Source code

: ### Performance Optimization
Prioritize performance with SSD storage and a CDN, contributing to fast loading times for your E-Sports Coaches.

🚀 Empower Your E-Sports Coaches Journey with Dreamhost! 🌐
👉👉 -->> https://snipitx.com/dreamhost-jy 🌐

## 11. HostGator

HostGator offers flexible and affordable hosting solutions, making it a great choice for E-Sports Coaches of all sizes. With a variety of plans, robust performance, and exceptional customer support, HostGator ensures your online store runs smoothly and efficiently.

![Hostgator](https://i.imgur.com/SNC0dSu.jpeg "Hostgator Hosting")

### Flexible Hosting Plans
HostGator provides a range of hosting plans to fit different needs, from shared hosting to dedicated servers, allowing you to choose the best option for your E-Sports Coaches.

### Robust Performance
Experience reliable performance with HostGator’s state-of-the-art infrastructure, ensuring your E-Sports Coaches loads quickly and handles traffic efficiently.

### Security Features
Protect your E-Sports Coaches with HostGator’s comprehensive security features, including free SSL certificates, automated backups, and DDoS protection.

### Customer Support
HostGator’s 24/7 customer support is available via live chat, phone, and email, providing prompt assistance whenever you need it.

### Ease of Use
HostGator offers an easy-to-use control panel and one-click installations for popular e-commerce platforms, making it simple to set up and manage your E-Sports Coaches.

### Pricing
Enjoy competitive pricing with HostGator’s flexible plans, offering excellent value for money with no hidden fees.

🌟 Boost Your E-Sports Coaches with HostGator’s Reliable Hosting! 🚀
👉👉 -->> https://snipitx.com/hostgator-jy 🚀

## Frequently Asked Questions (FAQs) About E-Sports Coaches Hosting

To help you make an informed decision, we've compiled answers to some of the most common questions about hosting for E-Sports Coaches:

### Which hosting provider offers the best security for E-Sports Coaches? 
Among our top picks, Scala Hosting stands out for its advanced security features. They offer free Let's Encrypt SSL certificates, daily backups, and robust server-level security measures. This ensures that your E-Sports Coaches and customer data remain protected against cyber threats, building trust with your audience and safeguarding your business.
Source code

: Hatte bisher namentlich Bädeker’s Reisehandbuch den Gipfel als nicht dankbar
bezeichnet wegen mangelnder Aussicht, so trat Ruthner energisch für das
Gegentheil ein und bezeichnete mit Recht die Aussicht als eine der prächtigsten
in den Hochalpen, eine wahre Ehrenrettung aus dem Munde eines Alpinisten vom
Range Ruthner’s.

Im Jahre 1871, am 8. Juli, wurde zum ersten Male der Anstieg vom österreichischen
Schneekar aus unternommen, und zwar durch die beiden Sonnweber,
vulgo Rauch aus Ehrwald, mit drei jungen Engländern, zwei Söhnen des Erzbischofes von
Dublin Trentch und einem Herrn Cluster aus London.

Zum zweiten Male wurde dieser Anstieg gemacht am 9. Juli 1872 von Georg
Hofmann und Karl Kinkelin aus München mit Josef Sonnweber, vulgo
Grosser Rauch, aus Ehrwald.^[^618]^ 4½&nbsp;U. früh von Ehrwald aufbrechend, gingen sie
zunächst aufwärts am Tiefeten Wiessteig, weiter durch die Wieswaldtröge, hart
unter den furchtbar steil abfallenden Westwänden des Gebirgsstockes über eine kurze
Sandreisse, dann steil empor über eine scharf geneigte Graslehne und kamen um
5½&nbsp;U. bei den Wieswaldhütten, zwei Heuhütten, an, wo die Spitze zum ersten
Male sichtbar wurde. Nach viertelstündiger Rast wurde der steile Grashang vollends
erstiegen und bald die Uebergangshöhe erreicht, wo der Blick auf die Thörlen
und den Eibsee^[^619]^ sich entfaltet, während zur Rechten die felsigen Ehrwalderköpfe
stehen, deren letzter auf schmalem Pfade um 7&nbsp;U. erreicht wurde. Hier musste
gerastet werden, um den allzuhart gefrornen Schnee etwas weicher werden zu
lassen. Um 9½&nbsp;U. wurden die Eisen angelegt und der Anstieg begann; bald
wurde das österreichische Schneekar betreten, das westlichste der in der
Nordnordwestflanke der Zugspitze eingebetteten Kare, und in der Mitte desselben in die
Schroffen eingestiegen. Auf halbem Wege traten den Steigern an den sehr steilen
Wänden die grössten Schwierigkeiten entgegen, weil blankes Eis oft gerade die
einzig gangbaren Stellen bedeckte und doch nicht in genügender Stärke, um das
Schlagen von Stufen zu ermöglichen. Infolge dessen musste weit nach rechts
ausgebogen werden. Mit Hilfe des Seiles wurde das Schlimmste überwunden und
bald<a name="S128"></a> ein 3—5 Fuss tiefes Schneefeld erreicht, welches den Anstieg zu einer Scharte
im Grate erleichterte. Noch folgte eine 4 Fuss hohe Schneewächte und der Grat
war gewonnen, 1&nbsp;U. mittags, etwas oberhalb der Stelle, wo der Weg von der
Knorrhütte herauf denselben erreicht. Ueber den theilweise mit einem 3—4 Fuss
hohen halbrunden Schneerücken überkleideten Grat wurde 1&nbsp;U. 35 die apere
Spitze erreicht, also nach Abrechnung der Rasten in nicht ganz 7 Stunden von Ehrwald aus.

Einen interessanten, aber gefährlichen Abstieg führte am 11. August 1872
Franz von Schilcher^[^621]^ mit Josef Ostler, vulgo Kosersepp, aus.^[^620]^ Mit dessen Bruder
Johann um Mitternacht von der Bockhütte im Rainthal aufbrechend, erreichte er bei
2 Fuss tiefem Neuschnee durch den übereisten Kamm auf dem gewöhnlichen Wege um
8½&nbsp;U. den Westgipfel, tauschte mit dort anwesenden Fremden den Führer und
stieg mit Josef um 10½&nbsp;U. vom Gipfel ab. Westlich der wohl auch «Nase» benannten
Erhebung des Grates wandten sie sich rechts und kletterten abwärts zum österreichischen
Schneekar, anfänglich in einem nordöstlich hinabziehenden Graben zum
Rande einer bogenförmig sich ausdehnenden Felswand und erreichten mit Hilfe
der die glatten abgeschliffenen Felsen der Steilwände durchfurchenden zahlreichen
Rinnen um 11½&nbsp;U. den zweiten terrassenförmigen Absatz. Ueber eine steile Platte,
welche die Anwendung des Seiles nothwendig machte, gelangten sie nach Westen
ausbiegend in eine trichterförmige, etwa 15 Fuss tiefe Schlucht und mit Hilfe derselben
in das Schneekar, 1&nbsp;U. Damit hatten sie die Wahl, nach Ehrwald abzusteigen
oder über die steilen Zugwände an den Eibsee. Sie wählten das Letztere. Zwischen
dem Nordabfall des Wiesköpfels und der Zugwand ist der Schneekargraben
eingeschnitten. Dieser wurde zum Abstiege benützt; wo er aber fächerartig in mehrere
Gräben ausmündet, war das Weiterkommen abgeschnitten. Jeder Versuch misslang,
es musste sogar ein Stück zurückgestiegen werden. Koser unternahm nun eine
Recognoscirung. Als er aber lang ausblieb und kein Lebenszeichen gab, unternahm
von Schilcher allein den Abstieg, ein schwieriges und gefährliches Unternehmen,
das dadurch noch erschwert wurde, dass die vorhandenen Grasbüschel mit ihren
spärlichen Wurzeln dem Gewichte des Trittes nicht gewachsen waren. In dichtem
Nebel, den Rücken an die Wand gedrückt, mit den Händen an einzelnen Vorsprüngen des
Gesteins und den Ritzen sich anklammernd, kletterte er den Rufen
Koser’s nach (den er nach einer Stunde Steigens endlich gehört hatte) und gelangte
==============================
#### [EXERCISE REQUIREMENTS]
Give back each record above exactly as written.

#### [ANSWER TO THE EXERCISE]
Source code

: ### Performance Optimization
Prioritize performance with SSD storage and a CDN, contributing to fast loading times for your E-Sports Coaches.

🚀 Empower Your E-Sports Coaches Journey with Dreamhost! 🌐
👉👉 -->> https://snipitx.com/dreamhost-jy 🌐

## 11. HostGator

HostGator offers flexible and affordable hosting solutions, making it a great choice for E-Sports Coaches of all sizes. With a variety of plans, robust performance, and exceptional customer support, HostGator ensures your online store runs smoothly and efficiently.

![Hostgator](https://i.imgur.com/SNC0dSu.jpeg "Hostgator Hosting")

### Flexible Hosting Plans
HostGator provides a range of hosting plans to fit different needs, from shared hosting to dedicated servers, allowing you to choose the best option for your E-Sports Coaches.

### Robust Performance
Experience reliable performance with HostGator’s state-of-the-art infrastructure, ensuring your E-Sports Coaches loads quickly and handles traffic efficiently.

### Security Features
Protect your E-Sports Coaches with HostGator’s comprehensive security features, including free SSL certificates, automated backups, and DDoS protection.

### Customer Support
HostGator’s 24/7 customer support is available via live chat, phone, and email, providing prompt assistance whenever you need it.

### Ease of Use
HostGator offers an easy-to-use control panel and one-click installations for popular e-commerce platforms, making it simple to set up and manage your E-Sports Coaches.

### Pricing
Enjoy competitive pricing with HostGator’s flexible plans, offering excellent value for money with no hidden fees.

🌟 Boost Your E-Sports Coaches with HostGator’s Reliable Hosting! 🚀
👉👉 -->> https://snipitx.com/hostgator-jy 🚀

## Frequently Asked Questions (FAQs) About E-Sports Coaches Hosting

To help you make an informed decision, we've compiled answers to some of the most common questions about hosting for E-Sports Coaches:

### Which hosting provider offers the best security for E-Sports Coaches? 
Among our top picks, Scala Hosting stands out for its advanced security features. They offer free Let's Encrypt SSL certificates, daily backups, and robust server-level security measures. This ensures that your E-Sports Coaches and customer data remain protected against cyber threats, building trust with your audience and safeguarding your business.
Source code

: Hatte bisher namentlich Bädeker’s Reisehandbuch den Gipfel als nicht dankbar
bezeichnet wegen mangelnder Aussicht, so trat Ruthner energisch für das
Gegentheil ein und bezeichnete mit Recht die Aussicht als eine der prächtigsten
in den Hochalpen, eine wahre Ehrenrettung aus dem Munde eines Alpinisten vom
Range Ruthner’s.

Im Jahre 1871, am 8. Juli, wurde zum ersten Male der Anstieg vom österreichischen
Schneekar aus unternommen, und zwar durch die beiden Sonnweber,
vulgo Rauch aus Ehrwald, mit drei jungen Engländern, zwei Söhnen des Erzbischofes von
Dublin Trentch und einem Herrn Cluster aus London.

Zum zweiten Male wurde dieser Anstieg gemacht am 9. Juli 1872 von Georg
Hofmann und Karl Kinkelin aus München mit Josef Sonnweber, vulgo
Grosser Rauch, aus Ehrwald.^[^618]^ 4½&nbsp;U. früh von Ehrwald aufbrechend, gingen sie
zunächst aufwärts am Tiefeten Wiessteig, weiter durch die Wieswaldtröge, hart
unter den furchtbar steil abfallenden Westwänden des Gebirgsstockes über eine kurze
Sandreisse, dann steil empor über eine scharf geneigte Graslehne und kamen um
5½&nbsp;U. bei den Wieswaldhütten, zwei Heuhütten, an, wo die Spitze zum ersten
Male sichtbar wurde. Nach viertelstündiger Rast wurde der steile Grashang vollends
erstiegen und bald die Uebergangshöhe erreicht, wo der Blick auf die Thörlen
und den Eibsee^[^619]^ sich entfaltet, während zur Rechten die felsigen Ehrwalderköpfe
stehen, deren letzter auf schmalem Pfade um 7&nbsp;U. erreicht wurde. Hier musste
gerastet werden, um den allzuhart gefrornen Schnee etwas weicher werden zu
lassen. Um 9½&nbsp;U. wurden die Eisen angelegt und der Anstieg begann; bald
wurde das österreichische Schneekar betreten, das westlichste der in der
Nordnordwestflanke der Zugspitze eingebetteten Kare, und in der Mitte desselben in die
Schroffen eingestiegen. Auf halbem Wege traten den Steigern an den sehr steilen
Wänden die grössten Schwierigkeiten entgegen, weil blankes Eis oft gerade die
einzig gangbaren Stellen bedeckte und doch nicht in genügender Stärke, um das
Schlagen von Stufen zu ermöglichen. Infolge dessen musste weit nach rechts
ausgebogen werden. Mit Hilfe des Seiles wurde das Schlimmste überwunden und
bald<a name="S128"></a> ein 3—5 Fuss tiefes Schneefeld erreicht, welches den Anstieg zu einer Scharte
im Grate erleichterte. Noch folgte eine 4 Fuss hohe Schneewächte und der Grat
war gewonnen, 1&nbsp;U. mittags, etwas oberhalb der Stelle, wo der Weg von der
Knorrhütte herauf denselben erreicht. Ueber den theilweise mit einem 3—4 Fuss
hohen halbrunden Schneerücken überkleideten Grat wurde 1&nbsp;U. 35 die apere
Spitze erreicht, also nach Abrechnung der Rasten in nicht ganz 7 Stunden von Ehrwald aus.

Einen interessanten, aber gefährlichen Abstieg führte am 11. August 1872
Franz von Schilcher^[^621]^ mit Josef Ostler, vulgo Kosersepp, aus.^[^620]^ Mit dessen Bruder
Johann um Mitternacht von der Bockhütte im Rainthal aufbrechend, erreichte er bei
2 Fuss tiefem Neuschnee durch den übereisten Kamm auf dem gewöhnlichen Wege um
8½&nbsp;U. den Westgipfel, tauschte mit dort anwesenden Fremden den Führer und
stieg mit Josef um 10½&nbsp;U. vom Gipfel ab. Westlich der wohl auch «Nase» benannten
Erhebung des Grates wandten sie sich rechts und kletterten abwärts zum österreichischen
Schneekar, anfänglich in einem nordöstlich hinabziehenden Graben zum
Rande einer bogenförmig sich ausdehnenden Felswand und erreichten mit Hilfe
der die glatten abgeschliffenen Felsen der Steilwände durchfurchenden zahlreichen
Rinnen um 11½&nbsp;U. den zweiten terrassenförmigen Absatz. Ueber eine steile Platte,
welche die Anwendung des Seiles nothwendig machte, gelangten sie nach Westen
ausbiegend in eine trichterförmige, etwa 15 Fuss tiefe Schlucht und mit Hilfe derselben
in das Schneekar, 1&nbsp;U. Damit hatten sie die Wahl, nach Ehrwald abzusteigen
oder über die steilen Zugwände an den Eibsee. Sie wählten das Letztere. Zwischen
dem Nordabfall des Wiesköpfels und der Zugwand ist der Schneekargraben
eingeschnitten. Dieser wurde zum Abstiege benützt; wo er aber fächerartig in mehrere
Gräben ausmündet, war das Weiterkommen abgeschnitten. Jeder Versuch misslang,
es musste sogar ein Stück zurückgestiegen werden. Koser unternahm nun eine
Recognoscirung. Als er aber lang ausblieb und kein Lebenszeichen gab, unternahm
von Schilcher allein den Abstieg, ein schwieriges und gefährliches Unternehmen,
das dadurch noch erschwert wurde, dass die vorhandenen Grasbüschel mit ihren
spärlichen Wurzeln dem Gewichte des Trittes nicht gewachsen waren. In dichtem
Nebel, den Rücken an die Wand gedrückt, mit den Händen an einzelnen Vorsprüngen des
Gesteins und den Ritzen sich anklammernd, kletterte er den Rufen
Koser’s nach (den er nach einer Stunde Steigens endlich gehört hatte) und gelangte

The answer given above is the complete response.